The trouble with blogs revisited

A little over two year ago I wrote a short piece,”The Trouble with Blogs”. In it I said:
“Now I don’t know if this is just me, but the problem I see with the blog as a form is that the focus is always on the latest entries. There is little to encourage you to explore the site as a whole. I know if I arrive at a blog and there hasn’t been a new entry for a while, I tend to move on somewhere else. Of course, with some blogs this makes sense, their focus is very much on the current, on what’s happening now. But with others, this makes less sense. Something they talked about three months ago, or a year ago, or even longer may be equally as interesting as something they are talking about today. So I guess the question I end with is how could a blog look more like a web than a diary?”
I had been prompted to write that by reading Grant McCracken’s blog, of which as I said at the time:
“Grant McCracken is on a roll, scattering ideas and insights in his wake. I have linked to him before when I pointed to a piece by him on welcoming difference and another on modern identity. But thinking about some of his more recent entries, highlighted for me what seems to be a problem with the blog as a form. McCracken’s site is rich in ideas and things to think about.”
I was reminded of this entry by remembering some stuff McCracken had written about creativity, in particular, a piece called, “Creativity and a tennis ball”. I’ve put in a taster below. Well worth a read and maybe, if you find it as interesting as I did, it will encourage you to explore some of his back catalogue and then with that as an exemplar to do the same on some other blogs. You can start that process here:
“Back to the tennis ball. I don’t know which one of us found it and first kicked it. But the moment it emerged from the rough grass of the hotel lawn, it was “in play.” The world had changed in a very little but very distinct way. And the other two players accepted the new presupposition of our interaction and “fell into” the game. No one much cared when they did well or badly. The official idea was to move the ball forward at something like at a pedestrian pace. The unofficial idea was ‘to see what happened” and to be party to this little act of chaos. I remember being struck that there was no hesitation to engage in the game or to continue playing it, despite the fact that we did it badly.. And I think this must be one of the characteristics of creativity, especially group creativity, and most especially of group creativity dedicated to thinking about dynamic phenomena. It is dynamism about dynamism. It is, in a phrase, spontaneous, selfless, tentative, reflexive, propositional, experimental, constantly forming, and utterly open source.”

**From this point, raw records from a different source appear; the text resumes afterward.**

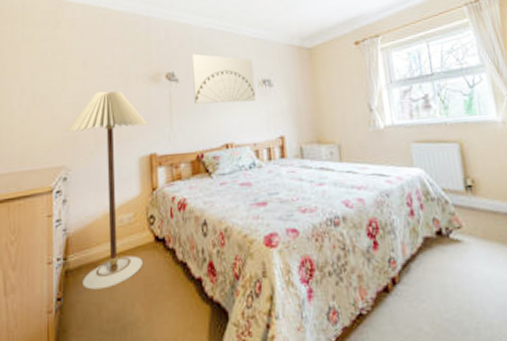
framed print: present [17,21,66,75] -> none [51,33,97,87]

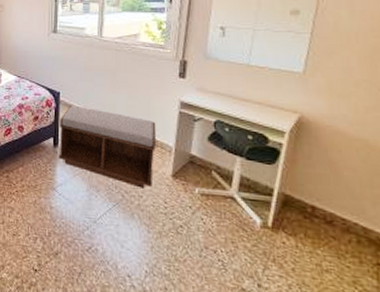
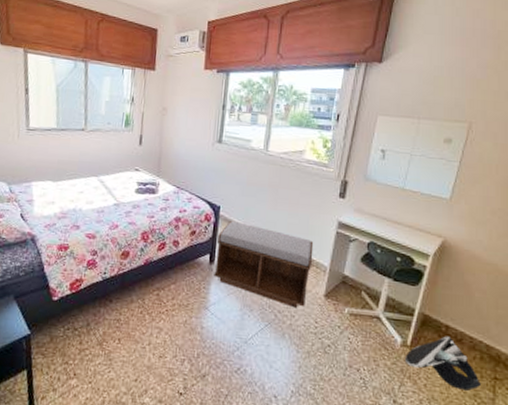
bag: none [267,217,361,277] -> present [405,336,481,391]

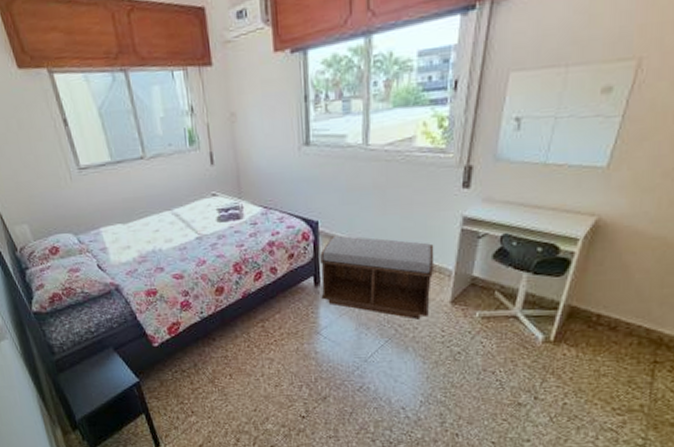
bag: present [405,336,481,391] -> none [548,325,637,378]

The Italians have word for it

John Thackara has found a great Italian word for the lunancy infecting too many of our public services:
“ ‘managerialita’ – … the obsession with process and targets that so mesmerise politicians and officials. I recently started working with the UK public sector for the first time in thirteen years. The application to what is basically a cultural project (Dott 07) of Key Performance Indicators (KPIs), evaluation protocols, and risk assessment has been, to be frank, bizarre. The fact that everyone around me finds this stuff to be normal is almost as scary as the stuff itself.”
In all a great piece about service design and what it could be and an even better diatribe about the control freak nonsense that gets in the way of providing real services.

So far, so good

Just heard this morning, that thanks to all those of you who voted for my proposal, I have been invited to submit a first draft of my manifesto, “Purposive Drift: Making up it as you go along”, to Change This.
I’ll let you know how I get on.
Once again, thanks to all those who voted – much appreciated.